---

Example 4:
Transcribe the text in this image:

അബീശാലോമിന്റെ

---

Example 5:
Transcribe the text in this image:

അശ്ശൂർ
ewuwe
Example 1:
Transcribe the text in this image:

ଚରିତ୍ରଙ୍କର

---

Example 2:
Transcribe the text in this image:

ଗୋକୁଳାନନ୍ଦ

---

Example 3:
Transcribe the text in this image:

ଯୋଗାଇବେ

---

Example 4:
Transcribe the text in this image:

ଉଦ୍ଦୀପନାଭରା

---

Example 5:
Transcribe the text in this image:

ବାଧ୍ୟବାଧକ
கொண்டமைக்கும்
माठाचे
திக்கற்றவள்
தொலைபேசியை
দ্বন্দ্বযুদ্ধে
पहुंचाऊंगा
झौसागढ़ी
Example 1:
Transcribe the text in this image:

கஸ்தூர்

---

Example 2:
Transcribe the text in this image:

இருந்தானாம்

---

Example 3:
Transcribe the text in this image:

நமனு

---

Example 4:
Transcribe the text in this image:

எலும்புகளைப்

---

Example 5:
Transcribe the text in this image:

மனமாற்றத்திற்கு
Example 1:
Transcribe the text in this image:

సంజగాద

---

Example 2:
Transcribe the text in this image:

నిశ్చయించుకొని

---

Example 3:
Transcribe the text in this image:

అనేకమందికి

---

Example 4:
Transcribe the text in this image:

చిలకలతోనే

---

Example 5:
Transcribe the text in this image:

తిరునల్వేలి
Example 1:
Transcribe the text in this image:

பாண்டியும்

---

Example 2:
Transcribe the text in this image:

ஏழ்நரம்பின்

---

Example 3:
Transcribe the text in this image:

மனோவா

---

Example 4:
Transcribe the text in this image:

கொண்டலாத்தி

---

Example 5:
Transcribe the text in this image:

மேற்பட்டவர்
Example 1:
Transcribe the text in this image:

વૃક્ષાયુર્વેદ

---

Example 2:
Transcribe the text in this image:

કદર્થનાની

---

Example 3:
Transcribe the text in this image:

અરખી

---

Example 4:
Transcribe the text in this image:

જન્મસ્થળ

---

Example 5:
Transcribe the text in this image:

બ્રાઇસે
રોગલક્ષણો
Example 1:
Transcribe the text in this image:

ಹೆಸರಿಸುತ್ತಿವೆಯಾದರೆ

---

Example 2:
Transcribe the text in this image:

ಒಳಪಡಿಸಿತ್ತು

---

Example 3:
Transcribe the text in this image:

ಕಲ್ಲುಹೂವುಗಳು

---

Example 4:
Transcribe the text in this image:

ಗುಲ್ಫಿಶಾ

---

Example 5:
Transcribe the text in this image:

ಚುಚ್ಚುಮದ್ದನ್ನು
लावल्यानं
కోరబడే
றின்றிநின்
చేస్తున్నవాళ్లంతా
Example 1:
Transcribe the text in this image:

• _What you need to do_
An exact copy of every record is required.

• _Result below_
---

Example 4:
Transcribe the text in this image:

അബീശാലോമിന്റെ

---

Example 5:
Transcribe the text in this image:

അശ്ശൂർ
ewuwe
Example 1:
Transcribe the text in this image:

ଚରିତ୍ରଙ୍କର

---

Example 2:
Transcribe the text in this image:

ଗୋକୁଳାନନ୍ଦ

---

Example 3:
Transcribe the text in this image:

ଯୋଗାଇବେ

---

Example 4:
Transcribe the text in this image:

ଉଦ୍ଦୀପନାଭରା

---

Example 5:
Transcribe the text in this image:

ବାଧ୍ୟବାଧକ
கொண்டமைக்கும்
माठाचे
திக்கற்றவள்
தொலைபேசியை
দ্বন্দ্বযুদ্ধে
पहुंचाऊंगा
झौसागढ़ी
Example 1:
Transcribe the text in this image:

கஸ்தூர்

---

Example 2:
Transcribe the text in this image:

இருந்தானாம்

---

Example 3:
Transcribe the text in this image:

நமனு

---

Example 4:
Transcribe the text in this image:

எலும்புகளைப்

---

Example 5:
Transcribe the text in this image:

மனமாற்றத்திற்கு
Example 1:
Transcribe the text in this image:

సంజగాద

---

Example 2:
Transcribe the text in this image:

నిశ్చయించుకొని

---

Example 3:
Transcribe the text in this image:

అనేకమందికి

---

Example 4:
Transcribe the text in this image:

చిలకలతోనే

---

Example 5:
Transcribe the text in this image:

తిరునల్వేలి
Example 1:
Transcribe the text in this image:

பாண்டியும்

---

Example 2:
Transcribe the text in this image:

ஏழ்நரம்பின்

---

Example 3:
Transcribe the text in this image:

மனோவா

---

Example 4:
Transcribe the text in this image:

கொண்டலாத்தி

---

Example 5:
Transcribe the text in this image:

மேற்பட்டவர்
Example 1:
Transcribe the text in this image:

વૃક્ષાયુર્વેદ

---

Example 2:
Transcribe the text in this image:

કદર્થનાની

---

Example 3:
Transcribe the text in this image:

અરખી

---

Example 4:
Transcribe the text in this image:

જન્મસ્થળ

---

Example 5:
Transcribe the text in this image:

બ્રાઇસે
રોગલક્ષણો
Example 1:
Transcribe the text in this image:

ಹೆಸರಿಸುತ್ತಿವೆಯಾದರೆ

---

Example 2:
Transcribe the text in this image:

ಒಳಪಡಿಸಿತ್ತು

---

Example 3:
Transcribe the text in this image:

ಕಲ್ಲುಹೂವುಗಳು

---

Example 4:
Transcribe the text in this image:

ಗುಲ್ಫಿಶಾ

---

Example 5:
Transcribe the text in this image:

ಚುಚ್ಚುಮದ್ದನ್ನು
लावल्यानं
కోరబడే
றின்றிநின்
చేస్తున్నవాళ్లంతా
Example 1:
Transcribe the text in this image:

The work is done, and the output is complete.